Shepard explains that although the community initially left in mass for Israel without looking back, she sees the current community as much more fluid, able to travel back and forth between India and Israel. She suggests that India as a rising economic power will make this type of back and forth migration increasingly more feasible. She tempers her optimism though by saying, “I am not suggesting anything radical, just that the story does change slowly over time.”

Shepard herself has since made many trips to India and now feels very much at home there. She is able to feel her Nana’s presence and finds comfort in walking along the paths Nana traveled in her girlhood. With the same ease, she is also now able to move between her own other traditions. She visits Muslim cousins in Pakistan and was warmly received at the Karachi Literary Festival where she discussed her book and her multicultural heritage founded on three faiths. Festival aside, she expresses concern that “diversity in Pakistan today is now under attack. It is a place in crisis.” This was quite different from the cosmopolitan Karachi that her grandmother lived in long ago.

Shepard has traveled between the United States and Pakistan to visit her extended family since she was a child. With that same level of comfort, she now also visits cousins from her Jewish side in Israel. To many, this movement between Pakistan and Israel, Islam and Judaism is seemingly impossible. To Shepard, it is merely parts of the whole – finely woven pieces of her own tapestry of heritage and history. So, where is home to Shepard? “New York,” she exclaims. “It is a city that takes you in and immediately becomes part of you.”

If Nana could see film, Shepard knows that she would be delighted. It was a search through the history and future of the Bene Israel community. Shepard expresses deep satisfaction in the knowledge that she was able to “reconstruct Nana’s life pre-partition. I was able to go to many of the places she would have visited as a child, attend a service in a synagogue that she might have prayed in.” Shepard says it was more than a mere curiosity to see what the places looked like. It was more of a quest to try to see the world through her grandmother’s eyes.
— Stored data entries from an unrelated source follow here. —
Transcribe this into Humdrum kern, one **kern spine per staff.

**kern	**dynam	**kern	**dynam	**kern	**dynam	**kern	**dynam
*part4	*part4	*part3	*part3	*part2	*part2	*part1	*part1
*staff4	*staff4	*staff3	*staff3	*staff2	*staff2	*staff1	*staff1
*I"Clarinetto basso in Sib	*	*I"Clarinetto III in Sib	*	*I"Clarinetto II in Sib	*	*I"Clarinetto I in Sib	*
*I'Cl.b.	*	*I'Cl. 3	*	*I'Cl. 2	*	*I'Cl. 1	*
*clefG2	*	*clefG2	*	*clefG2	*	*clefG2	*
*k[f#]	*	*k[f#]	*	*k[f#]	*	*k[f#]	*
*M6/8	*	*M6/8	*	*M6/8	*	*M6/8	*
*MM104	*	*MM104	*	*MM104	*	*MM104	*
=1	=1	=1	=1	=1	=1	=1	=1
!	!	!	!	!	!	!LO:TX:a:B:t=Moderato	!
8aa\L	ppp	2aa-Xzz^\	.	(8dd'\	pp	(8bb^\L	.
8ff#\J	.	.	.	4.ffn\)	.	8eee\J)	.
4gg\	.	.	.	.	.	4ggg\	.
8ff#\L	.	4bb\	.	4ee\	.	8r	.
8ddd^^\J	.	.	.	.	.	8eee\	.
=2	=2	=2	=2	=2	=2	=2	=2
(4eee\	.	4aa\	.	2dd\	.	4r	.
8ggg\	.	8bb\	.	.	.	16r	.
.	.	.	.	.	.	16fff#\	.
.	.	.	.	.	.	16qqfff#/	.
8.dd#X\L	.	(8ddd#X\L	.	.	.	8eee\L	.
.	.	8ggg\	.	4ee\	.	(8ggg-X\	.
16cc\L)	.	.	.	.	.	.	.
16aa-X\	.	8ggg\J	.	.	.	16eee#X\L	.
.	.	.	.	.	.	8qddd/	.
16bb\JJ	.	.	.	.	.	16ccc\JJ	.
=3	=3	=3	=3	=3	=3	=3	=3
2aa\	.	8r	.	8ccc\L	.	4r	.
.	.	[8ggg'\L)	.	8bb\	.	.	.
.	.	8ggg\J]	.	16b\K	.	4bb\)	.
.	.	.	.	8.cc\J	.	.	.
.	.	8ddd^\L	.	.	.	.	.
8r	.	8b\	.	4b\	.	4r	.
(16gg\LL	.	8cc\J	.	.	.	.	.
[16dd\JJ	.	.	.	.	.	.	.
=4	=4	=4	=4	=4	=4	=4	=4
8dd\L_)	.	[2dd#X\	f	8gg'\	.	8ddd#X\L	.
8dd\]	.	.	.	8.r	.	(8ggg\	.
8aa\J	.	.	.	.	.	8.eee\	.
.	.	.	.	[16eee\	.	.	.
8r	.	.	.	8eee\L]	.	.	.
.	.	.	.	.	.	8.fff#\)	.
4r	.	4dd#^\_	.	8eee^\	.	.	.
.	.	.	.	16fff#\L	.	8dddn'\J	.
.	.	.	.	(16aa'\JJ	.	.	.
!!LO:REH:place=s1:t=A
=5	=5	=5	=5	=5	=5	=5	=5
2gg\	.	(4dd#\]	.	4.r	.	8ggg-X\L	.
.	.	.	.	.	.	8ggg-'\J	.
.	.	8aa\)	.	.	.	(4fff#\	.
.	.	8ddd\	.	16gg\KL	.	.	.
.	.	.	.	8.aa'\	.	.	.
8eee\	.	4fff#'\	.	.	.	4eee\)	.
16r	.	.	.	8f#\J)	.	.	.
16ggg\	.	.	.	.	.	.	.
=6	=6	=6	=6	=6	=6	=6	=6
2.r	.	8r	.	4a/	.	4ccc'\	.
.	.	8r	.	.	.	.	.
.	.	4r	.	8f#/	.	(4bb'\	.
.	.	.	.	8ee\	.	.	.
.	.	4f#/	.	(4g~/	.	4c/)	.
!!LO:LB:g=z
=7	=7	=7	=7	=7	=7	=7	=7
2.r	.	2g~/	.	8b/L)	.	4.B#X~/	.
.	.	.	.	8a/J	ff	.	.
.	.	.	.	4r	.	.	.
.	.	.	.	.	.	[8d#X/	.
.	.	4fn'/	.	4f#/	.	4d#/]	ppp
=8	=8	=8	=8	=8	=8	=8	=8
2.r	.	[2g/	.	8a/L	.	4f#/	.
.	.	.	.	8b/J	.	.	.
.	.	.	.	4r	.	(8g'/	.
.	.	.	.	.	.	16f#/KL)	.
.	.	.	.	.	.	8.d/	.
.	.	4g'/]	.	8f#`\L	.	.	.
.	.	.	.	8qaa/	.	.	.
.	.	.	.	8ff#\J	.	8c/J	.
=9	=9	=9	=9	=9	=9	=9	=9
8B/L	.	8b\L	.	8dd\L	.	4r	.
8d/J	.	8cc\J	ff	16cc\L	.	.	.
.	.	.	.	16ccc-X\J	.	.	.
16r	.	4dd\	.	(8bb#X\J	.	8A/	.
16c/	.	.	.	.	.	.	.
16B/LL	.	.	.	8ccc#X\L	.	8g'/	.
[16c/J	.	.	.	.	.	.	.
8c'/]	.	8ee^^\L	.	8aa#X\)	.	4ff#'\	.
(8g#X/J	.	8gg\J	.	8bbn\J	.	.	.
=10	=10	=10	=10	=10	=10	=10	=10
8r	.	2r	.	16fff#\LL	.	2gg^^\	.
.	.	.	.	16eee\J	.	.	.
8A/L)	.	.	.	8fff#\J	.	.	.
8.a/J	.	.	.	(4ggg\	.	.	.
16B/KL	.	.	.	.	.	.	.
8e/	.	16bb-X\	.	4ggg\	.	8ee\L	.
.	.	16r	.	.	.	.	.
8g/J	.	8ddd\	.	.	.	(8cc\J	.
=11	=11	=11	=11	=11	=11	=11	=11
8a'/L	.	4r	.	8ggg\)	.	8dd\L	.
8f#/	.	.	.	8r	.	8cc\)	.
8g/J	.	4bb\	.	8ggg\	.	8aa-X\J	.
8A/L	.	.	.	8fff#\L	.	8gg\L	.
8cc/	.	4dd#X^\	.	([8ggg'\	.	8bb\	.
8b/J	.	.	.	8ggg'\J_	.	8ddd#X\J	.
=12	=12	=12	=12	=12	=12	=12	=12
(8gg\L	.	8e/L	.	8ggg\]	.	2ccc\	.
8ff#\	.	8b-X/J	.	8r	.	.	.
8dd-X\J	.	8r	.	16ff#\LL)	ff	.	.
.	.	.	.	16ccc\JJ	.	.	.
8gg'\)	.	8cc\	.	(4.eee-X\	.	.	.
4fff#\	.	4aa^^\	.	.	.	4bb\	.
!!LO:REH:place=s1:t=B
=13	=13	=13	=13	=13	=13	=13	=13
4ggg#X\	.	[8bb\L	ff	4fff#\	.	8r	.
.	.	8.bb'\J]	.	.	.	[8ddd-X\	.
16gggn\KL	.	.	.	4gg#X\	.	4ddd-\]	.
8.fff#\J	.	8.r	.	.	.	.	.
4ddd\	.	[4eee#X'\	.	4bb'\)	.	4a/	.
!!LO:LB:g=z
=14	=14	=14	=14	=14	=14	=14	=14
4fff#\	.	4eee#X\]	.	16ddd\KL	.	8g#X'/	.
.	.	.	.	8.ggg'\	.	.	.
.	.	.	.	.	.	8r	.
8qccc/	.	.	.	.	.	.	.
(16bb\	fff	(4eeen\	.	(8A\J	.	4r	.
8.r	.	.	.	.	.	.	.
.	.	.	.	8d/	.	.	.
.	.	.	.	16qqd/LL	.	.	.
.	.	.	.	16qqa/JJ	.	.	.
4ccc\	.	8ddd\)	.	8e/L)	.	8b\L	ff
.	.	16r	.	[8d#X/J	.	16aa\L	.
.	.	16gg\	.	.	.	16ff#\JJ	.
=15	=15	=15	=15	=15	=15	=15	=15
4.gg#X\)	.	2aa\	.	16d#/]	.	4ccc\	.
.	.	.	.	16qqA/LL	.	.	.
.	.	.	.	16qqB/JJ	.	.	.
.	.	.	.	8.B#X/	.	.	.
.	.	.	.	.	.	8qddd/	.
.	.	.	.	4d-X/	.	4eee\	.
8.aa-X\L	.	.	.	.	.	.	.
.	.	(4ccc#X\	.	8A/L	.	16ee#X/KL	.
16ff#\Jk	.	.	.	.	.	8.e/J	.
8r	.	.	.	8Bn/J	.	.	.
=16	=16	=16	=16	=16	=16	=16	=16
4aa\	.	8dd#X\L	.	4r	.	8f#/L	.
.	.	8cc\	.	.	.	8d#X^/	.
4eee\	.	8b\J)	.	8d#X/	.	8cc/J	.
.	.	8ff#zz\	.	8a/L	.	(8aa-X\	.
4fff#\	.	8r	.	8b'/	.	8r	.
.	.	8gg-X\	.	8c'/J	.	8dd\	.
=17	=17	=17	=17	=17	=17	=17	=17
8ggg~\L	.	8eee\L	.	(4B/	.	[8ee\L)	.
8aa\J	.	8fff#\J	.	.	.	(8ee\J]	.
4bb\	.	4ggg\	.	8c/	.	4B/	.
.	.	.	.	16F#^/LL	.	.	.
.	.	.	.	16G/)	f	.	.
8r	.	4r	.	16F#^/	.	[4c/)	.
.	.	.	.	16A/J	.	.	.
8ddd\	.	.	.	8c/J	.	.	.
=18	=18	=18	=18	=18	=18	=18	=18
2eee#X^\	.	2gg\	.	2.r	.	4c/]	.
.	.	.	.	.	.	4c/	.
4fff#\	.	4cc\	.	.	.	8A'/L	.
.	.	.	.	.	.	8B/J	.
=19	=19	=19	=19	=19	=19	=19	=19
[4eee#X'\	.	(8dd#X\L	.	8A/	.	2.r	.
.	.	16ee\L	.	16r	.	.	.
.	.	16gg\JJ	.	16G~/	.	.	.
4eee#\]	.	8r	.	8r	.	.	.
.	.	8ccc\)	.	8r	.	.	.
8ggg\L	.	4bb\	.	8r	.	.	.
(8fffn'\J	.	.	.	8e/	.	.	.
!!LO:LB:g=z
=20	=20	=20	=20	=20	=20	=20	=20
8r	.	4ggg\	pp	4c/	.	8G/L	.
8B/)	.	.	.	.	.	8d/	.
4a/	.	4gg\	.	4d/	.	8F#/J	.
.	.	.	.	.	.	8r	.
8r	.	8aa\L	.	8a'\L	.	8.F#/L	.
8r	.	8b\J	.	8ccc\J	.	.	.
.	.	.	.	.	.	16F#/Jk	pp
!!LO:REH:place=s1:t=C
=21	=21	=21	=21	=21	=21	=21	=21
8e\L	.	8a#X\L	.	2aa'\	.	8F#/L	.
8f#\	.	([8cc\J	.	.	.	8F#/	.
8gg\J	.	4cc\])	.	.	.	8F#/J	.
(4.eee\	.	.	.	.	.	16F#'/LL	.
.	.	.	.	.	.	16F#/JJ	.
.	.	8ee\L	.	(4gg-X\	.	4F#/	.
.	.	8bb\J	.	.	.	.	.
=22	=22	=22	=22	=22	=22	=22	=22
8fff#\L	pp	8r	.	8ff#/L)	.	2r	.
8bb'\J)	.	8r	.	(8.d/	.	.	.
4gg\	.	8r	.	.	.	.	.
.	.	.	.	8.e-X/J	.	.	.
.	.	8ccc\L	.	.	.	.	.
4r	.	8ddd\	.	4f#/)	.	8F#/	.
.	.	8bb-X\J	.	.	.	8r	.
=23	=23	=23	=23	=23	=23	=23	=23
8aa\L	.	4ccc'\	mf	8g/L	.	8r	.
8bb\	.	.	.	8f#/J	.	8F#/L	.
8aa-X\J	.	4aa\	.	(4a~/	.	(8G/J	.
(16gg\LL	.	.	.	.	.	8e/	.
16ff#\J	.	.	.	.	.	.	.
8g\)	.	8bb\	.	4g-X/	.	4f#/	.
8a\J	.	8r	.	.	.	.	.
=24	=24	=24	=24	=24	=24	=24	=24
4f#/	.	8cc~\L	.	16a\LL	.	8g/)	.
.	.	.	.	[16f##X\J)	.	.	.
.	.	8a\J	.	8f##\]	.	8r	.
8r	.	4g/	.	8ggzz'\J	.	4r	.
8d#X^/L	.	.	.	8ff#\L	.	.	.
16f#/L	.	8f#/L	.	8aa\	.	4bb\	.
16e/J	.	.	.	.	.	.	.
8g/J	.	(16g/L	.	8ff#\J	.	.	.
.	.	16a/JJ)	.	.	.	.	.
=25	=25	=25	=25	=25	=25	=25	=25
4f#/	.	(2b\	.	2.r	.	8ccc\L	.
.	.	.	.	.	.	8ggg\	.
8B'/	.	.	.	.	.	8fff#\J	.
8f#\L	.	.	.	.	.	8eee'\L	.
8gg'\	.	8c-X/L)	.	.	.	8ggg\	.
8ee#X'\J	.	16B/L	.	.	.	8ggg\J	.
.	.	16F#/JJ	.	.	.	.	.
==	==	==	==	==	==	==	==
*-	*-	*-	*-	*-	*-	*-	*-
Shepard has grown to appreciate the freedom not to choose between her multitude of faiths and traditions. She says she is “happy within multiple traditions in multiple layers of identity. While it is a blessing, it can also be a challenge,” but Shepard has found a comfortable place in the middle with mastery of the “rare ability to go between cultures.”

Recently married, Shepard was inspired by her own parents’ wedding in 1973 and “the way they integrated the elements most important to them, creating something entirely new.” Like her parents, she and her husband, a Scientist, chose to blend Scientology, Islam and Judaism. Like her parents, they “crafted a service to blend all their traditions and cultures and were able to draw on different elements of all of them. The ceremony incorporated and referenced each of these multiple traditions.” They broke a glass and included carefully chosen readings from each of the different faiths. One of the last remaining Bene Israel cousins from Mumbai’s Jewish community was in attendance and read a passage taken from the Talmud. In an almost literary crafted ending, this cousin is also named Rachel, after her grandmother.

“Mazel tov was shouted spontaneously,” Shepard laughs, “Also quite unexpectedly, a surprise to even me, we danced the hora.” For Rachel Jacobs, this would certainly be something to smile at.

Erica Lyons is Editor-in-Chief of Asian Jewish Life.